Mój telefon zawibrował. Zawahałam się, ale przyjęłam zaproszenie do grupy o nazwie „Springtown Madness". Nie wiedziałam, czy powinnam to robić, bo był to kolejny krok w stronę przeszłości, która przecież dawno się skończyła i jedyne, co mogła mi dziś zaoferować, to nostalgia. A nostalgia nie była dla mnie dobra. Żadne emocje szarpiące psychiczne struny mojego umysłu nie były dla mnie dobre.

* * *

Kolejne dni minęły dość spokojnie. Annie wpadała praktycznie codziennie i można powiedzieć, że poznawałyśmy się od nowa, nadrabiając zaległości z minionych lat  . Czasem rozmowa schodziła na trudniejsze tematy, jednak Annie z typową dla siebie beztroską zmieniała kierunek dyskusji, rozładowując atmosferę jakimś żartem. Choć i jej życie nie było usłane różami, trudności rodzinne na nią nie wpłynęły. Nie szukała rozmów o tym, co bolesne. Ja też nie.

Pewnego ranka po paru dniach sielskiego nieróbstwa i przesiadywania na tarasie zadzwonił dzwonek do drzwi. Nie spodziewałam się żadnej wizyty. Otworzyłam i zdziwiłam się, widząc Mike'a.

– Hej, Lea. – Uśmiechnął się promiennie na mój widok.

Z zaczesanymi do tyłu włosami i w białej koszulce oraz ciemnych jeansach prezentował się bardzo dobrze.

– O, Mike, cześć. Wejdź do środka. – Natychmiast się przesunęłam, ręką wygładzając przydużą zmechaconą koszulkę AC/DC, którą miałam na sobie. – Co tam? Wszystko w porządku?

– Byłem w okolicy i pomyślałem, że zajrzę – odparł, rozglądając się po holu. – Stanley przyjechał na kilka dni. Mój brat, pamiętasz go? Wyekspediował rodziców z domu i robi dziś imprezę urodzinową. Wpadnie kilka osób, będą też Kath z Jasperem i Annie z Philipem. Fajnie by było, jakbyś przyszła – powiedział z nutką czegoś dziwnego w głosie.

– Do ciebie? – wyrwało mi się. Milcz czasem, Lea.

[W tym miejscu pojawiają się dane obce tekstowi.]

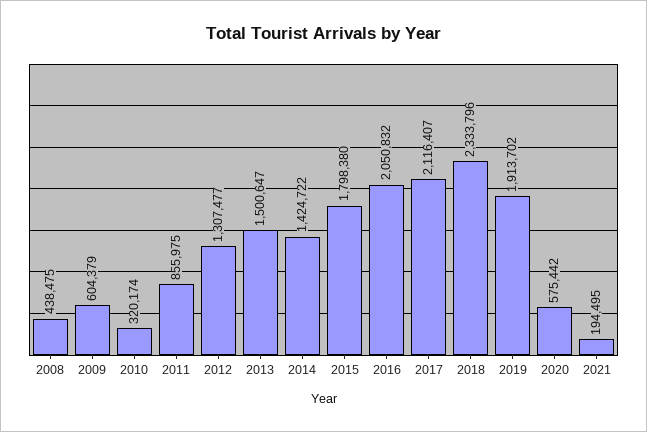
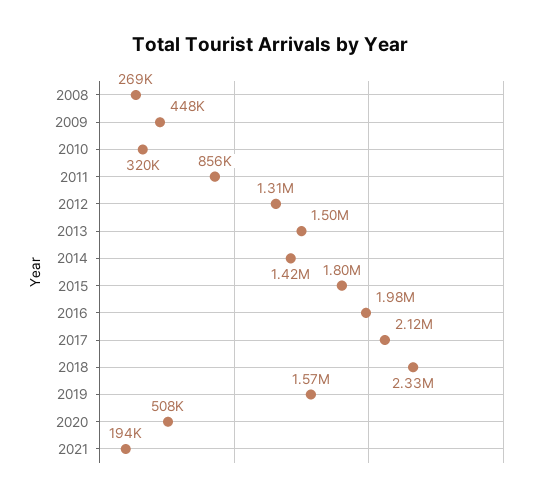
2008: 438475 -> 269000
2009: 604379 -> 448000
2016: 2050832 -> 1980000
2019: 1913702 -> 1570000
2020: 575442 -> 508000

– Tak. Znaczy, nie wiem, no... Do mojego domu. Ale to urodziny mojego brata, więc w sumie do niego. Bo to jego urodziny. Tak, mówiłem to już. – Mike zaśmiał się nerwowo i odwrócił wzrok, drapiąc się po karku.

– Och... – wymamrotałam.

Czy Mike Attwood właśnie próbuje zaprosić mnie na coś w stylu luźnej randki?

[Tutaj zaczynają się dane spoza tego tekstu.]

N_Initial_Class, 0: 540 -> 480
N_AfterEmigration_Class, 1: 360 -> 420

– Nie czuj, że musisz, chciałem tylko...

– Przyjdę – przerwałam mu, zanim zastanowiłam się, co w ogóle mówię, i natychmiast tego pożałowałam.

Nie chciałam, żeby pomyślał, że unikam kontaktu. Ale jednocześnie obawiałam się angażowania w bliższą relację z nim. Z kimkolwiek ze Springtown, poza Annie.

– To super. – Mike się rozpromienił i przez dłuższą chwilę na mnie patrzył. Tak, zdecydowanie w powietrzu wisiało coś dziwnego. – Więc widzimy się wieczorem – Ocknął się. – Nie zapomniałaś adresu?

– No co ty. Będę go pamiętać do śmierci. – Wzruszyłam ramionami i otworzyłam mu drzwi.

– Przygotuj się na ciężką muzykę. Mój brat gra w zespole metalowym. Możesz zabrać zatyczki do uszu – rzucił, wychodząc.